Возможно, я проглотил бы эту подачку не моргнув глазом. В конце концов, министр Коремин мне не друг и не родственник, чтобы рвать жопу за его интерес. Возможно, так и было бы. Однако эти мерзавцы допустили огромную ошибку. Заразили женщину с грудным ребенком. С младенцем, которого мне пришлось убить. Этого я им не прощу.
– Артемьич! – позвал я. – Артемьич, можно тебя на минутку?
Он появился так быстро, будто под дверью ждал. Сел на табурет, широко расставив ноги и упершись в колени руками. На физиономии у него отразился живейший интерес и жгучее желание общаться.
– Слушай, у вас здесь в последнее время люди не пропадали?
– Ну как сказать… Нормальные люди нет, а вот побирушка одна потерялась.
– Что за побирушка?
– Да кто ж ее знает. Не то цыганка, не то таджичка. Вся в платках, в юбках, а под юбками – штаны. С ребеночком. По-русски плохо говорила. Откуда взялась, неизвестно. Бабы болтали, что ее ночью на машине привезли и вышвырнули. Так ли, нет ли, этого я не скажу. А бабы и не то сочинят. Днями-то сидела у почты, попрошайничала. Спала в избушке тут в одной. Там давно никто не живет, и наследников нету, чтоб выгнать. Сначала боялись, что воровать начнет. Следили сколько-то дней. Нет, не воровала. Сидит целыми днями на земле, как кочка. То ребенку титьку дает, то ладошку тянет. Участковый хотел ее в район увезти, но она ему денег сунула, он и отступился. Бабы, правда, говорят, что не только денег. А я думаю – врут. Участковый бы ею побрезговал. Ну вот, недели три ошивалась, а потом исчезла. С концами. Ради порядка малость поискали в лесу да на реке, но быстро бросили. Как говорится, нет человека, нет проблемы. А ты что, думаешь, она как-то связана с коровьими болезнями?
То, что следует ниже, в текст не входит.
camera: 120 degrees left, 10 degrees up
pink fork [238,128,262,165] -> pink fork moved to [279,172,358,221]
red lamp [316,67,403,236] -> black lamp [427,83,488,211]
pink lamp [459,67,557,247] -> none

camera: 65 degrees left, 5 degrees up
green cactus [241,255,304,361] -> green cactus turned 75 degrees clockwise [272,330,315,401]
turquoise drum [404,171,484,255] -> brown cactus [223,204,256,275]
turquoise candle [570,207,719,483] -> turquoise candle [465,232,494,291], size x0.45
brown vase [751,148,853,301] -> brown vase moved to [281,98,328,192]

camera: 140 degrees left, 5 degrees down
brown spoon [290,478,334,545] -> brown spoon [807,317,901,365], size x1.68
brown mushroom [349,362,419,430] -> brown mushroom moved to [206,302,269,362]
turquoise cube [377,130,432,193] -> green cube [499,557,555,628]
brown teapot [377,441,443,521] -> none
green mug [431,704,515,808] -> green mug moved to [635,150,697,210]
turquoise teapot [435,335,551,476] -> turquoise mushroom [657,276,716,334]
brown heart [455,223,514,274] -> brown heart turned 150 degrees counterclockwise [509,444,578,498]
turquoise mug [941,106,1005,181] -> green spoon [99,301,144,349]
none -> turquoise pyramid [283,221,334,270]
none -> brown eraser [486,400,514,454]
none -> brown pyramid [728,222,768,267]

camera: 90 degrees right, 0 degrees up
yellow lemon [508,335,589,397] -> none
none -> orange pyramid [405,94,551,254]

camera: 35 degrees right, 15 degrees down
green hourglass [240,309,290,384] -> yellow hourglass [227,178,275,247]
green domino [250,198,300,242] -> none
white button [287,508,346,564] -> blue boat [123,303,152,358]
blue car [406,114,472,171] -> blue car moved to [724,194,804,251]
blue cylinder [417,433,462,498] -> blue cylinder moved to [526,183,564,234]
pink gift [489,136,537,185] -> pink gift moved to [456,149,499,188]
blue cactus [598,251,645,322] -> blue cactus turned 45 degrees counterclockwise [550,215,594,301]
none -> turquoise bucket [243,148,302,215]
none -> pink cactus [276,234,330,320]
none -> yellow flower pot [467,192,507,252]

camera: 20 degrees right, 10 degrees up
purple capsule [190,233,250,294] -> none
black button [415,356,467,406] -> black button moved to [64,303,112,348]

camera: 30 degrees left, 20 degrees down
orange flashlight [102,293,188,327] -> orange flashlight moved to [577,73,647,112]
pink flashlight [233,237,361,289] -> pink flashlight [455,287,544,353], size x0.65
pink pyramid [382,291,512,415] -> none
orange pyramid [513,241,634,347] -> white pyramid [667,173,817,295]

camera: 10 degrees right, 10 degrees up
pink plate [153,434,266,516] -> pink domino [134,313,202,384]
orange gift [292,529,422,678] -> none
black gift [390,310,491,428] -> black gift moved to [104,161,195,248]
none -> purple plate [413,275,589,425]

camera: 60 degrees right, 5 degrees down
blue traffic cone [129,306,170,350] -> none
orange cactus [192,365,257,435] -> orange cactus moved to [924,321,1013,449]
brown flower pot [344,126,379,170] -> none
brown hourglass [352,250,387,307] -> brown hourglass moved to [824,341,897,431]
Привезла под своими юбками какую-нибудь неведомую холеру?
– Все может быть.
– Не, навряд ли, – убежденно сказал Артемьич. – Если так, то первым делом захворала бы скотина в деревне, а не у фермеров. Тогда еще я пас стадо. Так вот, могу сказать, что цыганки этой на выпасе и близко не было.
– А что там было, Артемьич? – спросил я ласково. – Ты же знаешь. Скажи.
Он прищурился.
– Я-то могу сказать. Да ведь ты поверить не сможешь.
– Смогу, Артемьич. Хоть в порчу, которую ты наслал, хоть в гадюк, которые молоко воруют.
– Про порчу и гадюк тебе Лешка с Петькой наплели? – Артемьич усмехнулся. – Они бы еще рассказали про черемисского колдуна, который меня в молодости вылечил, а сейчас не может умереть, пока свою силу мне не передаст. Брехня это, Родя. Если б я решил отомстить Джамалке, то уж точно не стал бы коров морить. Да и кореминского жеребца не стал бы. Скотина бессловесная в людской дурости не виновата. Что до змей, которые молоко сосут… Это и правда случается иногда. Сам видывал. Но тут другое. – Он помолчал. – Человек это сделал, Родя. Шибко нехороший человек. И коров он не травил, нет. И не доил. Он из них кровь выпускал.
– Кто? – напрягся я. – Ты его знаешь?
– Точно не уверен, а наговаривать не хочу.
– Да не тяни ты.
Артемьич вздохнул и тихо сказал:
– Тагирка Байрактар.
– Фермер? – Я, честно признаться, оторопел. Как подброшенный, сел на кровати, запустил пальцы в волосы и с силой поскреб голову. – Ни хрена себе заявочка! А зачем?
– Откуда мне знать. Может, у них на Кавказе так принято. Вон, скажем, татаро-монголы в походах пили кровь своих лошадей. Исторический факт. Хотя, конечно, ты сейчас скажешь, что Тагирка не татарин, а азербайджанец.